Friday, June 25, 2010

Belarus settles bill with Russian energy giant




Moscow, Russia (News Today) - Belarus has paid its natural gas debt to Russian energy giant Gazprom in full, a top Belarus government official said Wednesday, in the latest twist of a dispute that could affect Europe's energy supplies.

Belarus "wired to Gazprom $187 million and therefore fully cleared its debt for the Russian gas deliveries," Belarus senior deputy prime minister Vladimir Semashko said, the government press office confirmed.

The two sides have been trading accusations of unpaid debts since Monday. Gazprom says Belarus owes $192 million, while Belarus President Alexander Lukashenko says Gazprom owes $260 million.

Earlier Wednesday, Gazprom reduced the amount of natural gas it supplies to Belarus for the third time this week, after it said Belarus paid some but not all of its bills.

The former Soviet republic paid for gas received in May, but not for supplies delivered earlier in the year, so Gazprom cut gas delivery by a total of 60 percent, the company said.

Belarus threatened to cut gas delivery to Europe to make up for the losses it was suffering, but European gas supplies have not been affected, Gazprom said. Europe gets 6.25 percent of its natural gas imports from Russia via Belarus.

Meanwhile, Lukashenko ordered the halt of Russian natural gas deliveries to Europe via his country, his office told CNN Tuesday. Belarus says Gazprom owes it money for transporting Russian gas to Europe.

"They haven't paid us a penny for this in the past six months," Lukashensko said, according to the state-run news agency Belta.

He called it "cynical and absurd" for Gazprom to cut its supplies to Belarus "when you owe me $260 million while I owe you $190 million," Lukashenko said.

Gazprom admits that it owes Belarus for its gas transit to Europe, but says Belarus is mixing two different contractual issues -- domestic supply and international transit -- that should not be combined.

Gazprom has not paid the transit fees so far because the two sides have not completed the proper paperwork, the company said in a statement Wednesday.

Russia exports approximately 20 percent of its gas to Europe through Belarus, Gazprom says. The other 80 percent transits through Ukraine.

Disputes between Russia and Ukraine over gas last year left many Europeans shivering during a bitterly cold winter.

Officials from the European Commission are in close contact with Russian and Belarus authorities over the dispute and expect "that the gas flows to the European Union will not be affected," spokeswoman Marlene Holzner told reporters Tuesday.

Gazprom CEO Alexei Miller has said the cuts in the amount of gas sent to Belarus will continue daily and be "proportional to the volume of debt."

Belarus has refused to pay Russian gas rates of $169 per 1,000 cubic meters for the first quarter of the year and $185 for the second quarter, the official Russian news agency RIA-Novosti reported.

The former Soviet republic has instead been paying $150 since January 1, ringing up a large debt in the process.

In the past, other countries including Austria, Bulgaria, the Czech Republic, Germany, Romania, Greece and Turkey have complained that their gas supplies have been affected as Russia trimmed output to upstream customers like Belarus and Ukraine.

Gazprom is the world's biggest producer and exporter of natural gas -- and Russia's most powerful company.

It controls 20 percent of the world's natural gas reserves and operates the world's largest gas distribution network, covering an area from Europe to the Far East, according to its website.

Gazprom exports energy to 32 countries and provides around 25 percent of the European Union's gas supplies.

Formed in 1989 to replace the Soviet Ministry of the Gas Industry, Gazprom is closely tied to the Russian government, which owns a controlling 50 percent stake in the company.

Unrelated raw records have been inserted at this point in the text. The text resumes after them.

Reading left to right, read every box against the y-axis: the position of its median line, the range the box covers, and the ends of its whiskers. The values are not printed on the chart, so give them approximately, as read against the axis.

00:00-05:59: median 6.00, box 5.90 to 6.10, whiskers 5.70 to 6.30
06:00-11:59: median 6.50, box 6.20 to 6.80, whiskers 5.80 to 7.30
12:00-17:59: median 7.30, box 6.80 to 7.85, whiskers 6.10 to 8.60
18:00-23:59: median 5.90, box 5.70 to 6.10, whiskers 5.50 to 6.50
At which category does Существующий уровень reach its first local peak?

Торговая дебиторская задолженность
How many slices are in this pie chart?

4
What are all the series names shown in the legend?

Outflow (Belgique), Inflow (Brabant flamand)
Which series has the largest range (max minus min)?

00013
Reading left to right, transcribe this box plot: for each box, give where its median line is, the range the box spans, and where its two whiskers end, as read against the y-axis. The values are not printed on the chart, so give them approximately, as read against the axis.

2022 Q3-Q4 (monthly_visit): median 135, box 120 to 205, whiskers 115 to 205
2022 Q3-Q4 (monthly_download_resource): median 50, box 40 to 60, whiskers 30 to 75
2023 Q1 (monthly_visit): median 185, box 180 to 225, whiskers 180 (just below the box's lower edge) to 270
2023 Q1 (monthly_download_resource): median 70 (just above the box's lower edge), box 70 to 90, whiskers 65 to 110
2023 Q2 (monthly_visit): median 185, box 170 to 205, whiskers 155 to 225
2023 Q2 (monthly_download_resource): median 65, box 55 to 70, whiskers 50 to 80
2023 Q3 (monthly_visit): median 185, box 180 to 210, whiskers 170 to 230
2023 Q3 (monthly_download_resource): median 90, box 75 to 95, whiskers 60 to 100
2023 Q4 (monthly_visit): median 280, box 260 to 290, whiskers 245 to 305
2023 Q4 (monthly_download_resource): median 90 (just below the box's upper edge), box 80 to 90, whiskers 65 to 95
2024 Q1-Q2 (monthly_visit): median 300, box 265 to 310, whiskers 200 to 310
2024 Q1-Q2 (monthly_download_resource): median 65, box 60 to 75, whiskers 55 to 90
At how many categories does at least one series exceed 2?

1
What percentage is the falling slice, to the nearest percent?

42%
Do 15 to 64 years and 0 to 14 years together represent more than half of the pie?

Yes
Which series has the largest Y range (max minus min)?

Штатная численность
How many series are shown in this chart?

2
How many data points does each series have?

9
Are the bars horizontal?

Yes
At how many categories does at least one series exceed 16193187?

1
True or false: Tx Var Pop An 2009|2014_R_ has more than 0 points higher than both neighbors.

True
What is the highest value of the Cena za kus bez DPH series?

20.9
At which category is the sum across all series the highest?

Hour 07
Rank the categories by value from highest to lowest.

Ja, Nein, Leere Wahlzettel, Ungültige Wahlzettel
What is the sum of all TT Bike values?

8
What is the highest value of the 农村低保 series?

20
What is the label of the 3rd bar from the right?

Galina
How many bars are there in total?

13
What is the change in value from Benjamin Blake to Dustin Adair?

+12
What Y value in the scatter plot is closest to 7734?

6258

President Dmitry Medvedev is a former Gazprom chairman.

In recent years, an increasingly confident Moscow has used Gazprom to assert its authority over Russia's former sphere of influence by offering heavily subsidized gas to ex-Soviet countries.

But that policy has led to disputes as Gazprom has then sought to raise prices.

Gazprom has switched off gas supplies to Ukraine -- another former Soviet republic -- several times in recent years in a row over payments and Kiev's rejection of proposals to hike rates.

Those disputes ended earlier this year when Russia agreed to a 30 percent drop in the price of natural gas sold to Ukraine, in exchange for permission to extend Russia's lease of a major naval base in the Black Sea port of Sevastopol, Ukraine, for 25 years.